### Required action:
The entries are to be reproduced verbatim, with all pictures omitted.

* * * * * * * * *

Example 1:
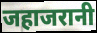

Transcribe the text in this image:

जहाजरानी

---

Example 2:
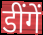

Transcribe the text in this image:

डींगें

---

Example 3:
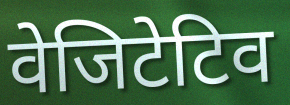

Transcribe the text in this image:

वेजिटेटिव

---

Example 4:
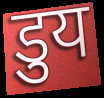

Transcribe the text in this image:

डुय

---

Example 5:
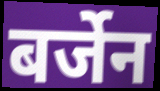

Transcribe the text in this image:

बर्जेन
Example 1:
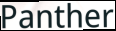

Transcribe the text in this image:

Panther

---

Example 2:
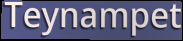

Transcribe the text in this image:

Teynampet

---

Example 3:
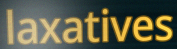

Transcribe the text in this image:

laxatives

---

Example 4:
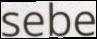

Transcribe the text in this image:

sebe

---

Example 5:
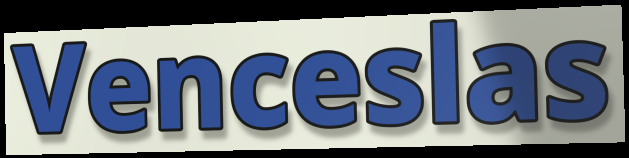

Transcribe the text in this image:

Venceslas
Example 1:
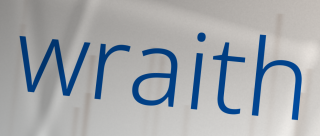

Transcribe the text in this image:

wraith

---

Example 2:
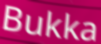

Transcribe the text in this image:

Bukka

* * * * * * * * *

### Solution:
Example 1:

Transcribe the text in this image:

जहाजरानी

---

Example 2:

Transcribe the text in this image:

डींगें

---

Example 3:

Transcribe the text in this image:

वेजिटेटिव

---

Example 4:

Transcribe the text in this image:

डुय

---

Example 5:

Transcribe the text in this image:

बर्जेन
Example 1:

Transcribe the text in this image:

Panther

---

Example 2:

Transcribe the text in this image:

Teynampet

---

Example 3:

Transcribe the text in this image:

laxatives

---

Example 4:

Transcribe the text in this image:

sebe

---

Example 5:

Transcribe the text in this image:

Venceslas
Example 1:

Transcribe the text in this image:

wraith

---

Example 2:

Transcribe the text in this image:

Bukka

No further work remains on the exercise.